[Material for the task Boundary: Start]
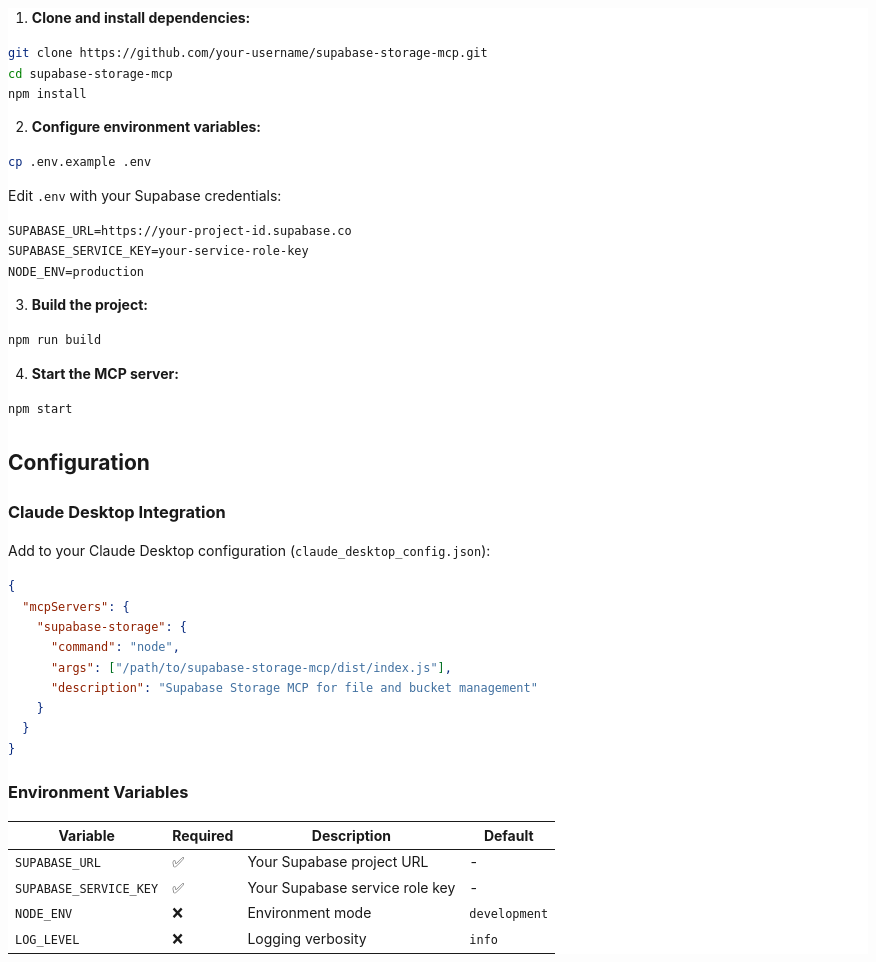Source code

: 1. **Clone and install dependencies:**
```bash
git clone https://github.com/your-username/supabase-storage-mcp.git
cd supabase-storage-mcp
npm install
```

2. **Configure environment variables:**
```bash
cp .env.example .env
```

Edit `.env` with your Supabase credentials:
```env
SUPABASE_URL=https://your-project-id.supabase.co
SUPABASE_SERVICE_KEY=your-service-role-key
NODE_ENV=production
```

3. **Build the project:**
```bash
npm run build
```

4. **Start the MCP server:**
```bash
npm start
```

## Configuration

### Claude Desktop Integration

Add to your Claude Desktop configuration (`claude_desktop_config.json`):

```json
{
  "mcpServers": {
    "supabase-storage": {
      "command": "node",
      "args": ["/path/to/supabase-storage-mcp/dist/index.js"],
      "description": "Supabase Storage MCP for file and bucket management"
    }
  }
}
```

### Environment Variables

| Variable | Required | Description | Default |
|----------|----------|-------------|---------|
| `SUPABASE_URL` | ✅ | Your Supabase project URL | - |
| `SUPABASE_SERVICE_KEY` | ✅ | Your Supabase service role key | - |
| `NODE_ENV` | ❌ | Environment mode | `development` |
| `LOG_LEVEL` | ❌ | Logging verbosity | `info` |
[Material for the task Boundary: End]
[What to work on]:
Reproduce the whole listing above word for word, dropping each image.

[Output of the exercise]:
Source code

: 1. **Clone and install dependencies:**
```bash
git clone https://github.com/your-username/supabase-storage-mcp.git
cd supabase-storage-mcp
npm install
```

2. **Configure environment variables:**
```bash
cp .env.example .env
```

Edit `.env` with your Supabase credentials:
```env
SUPABASE_URL=https://your-project-id.supabase.co
SUPABASE_SERVICE_KEY=your-service-role-key
NODE_ENV=production
```

3. **Build the project:**
```bash
npm run build
```

4. **Start the MCP server:**
```bash
npm start
```

## Configuration

### Claude Desktop Integration

Add to your Claude Desktop configuration (`claude_desktop_config.json`):

```json
{
  "mcpServers": {
    "supabase-storage": {
      "command": "node",
      "args": ["/path/to/supabase-storage-mcp/dist/index.js"],
      "description": "Supabase Storage MCP for file and bucket management"
    }
  }
}
```

### Environment Variables

| Variable | Required | Description | Default |
|----------|----------|-------------|---------|
| `SUPABASE_URL` | ✅ | Your Supabase project URL | - |
| `SUPABASE_SERVICE_KEY` | ✅ | Your Supabase service role key | - |
| `NODE_ENV` | ❌ | Environment mode | `development` |
| `LOG_LEVEL` | ❌ | Logging verbosity | `info` |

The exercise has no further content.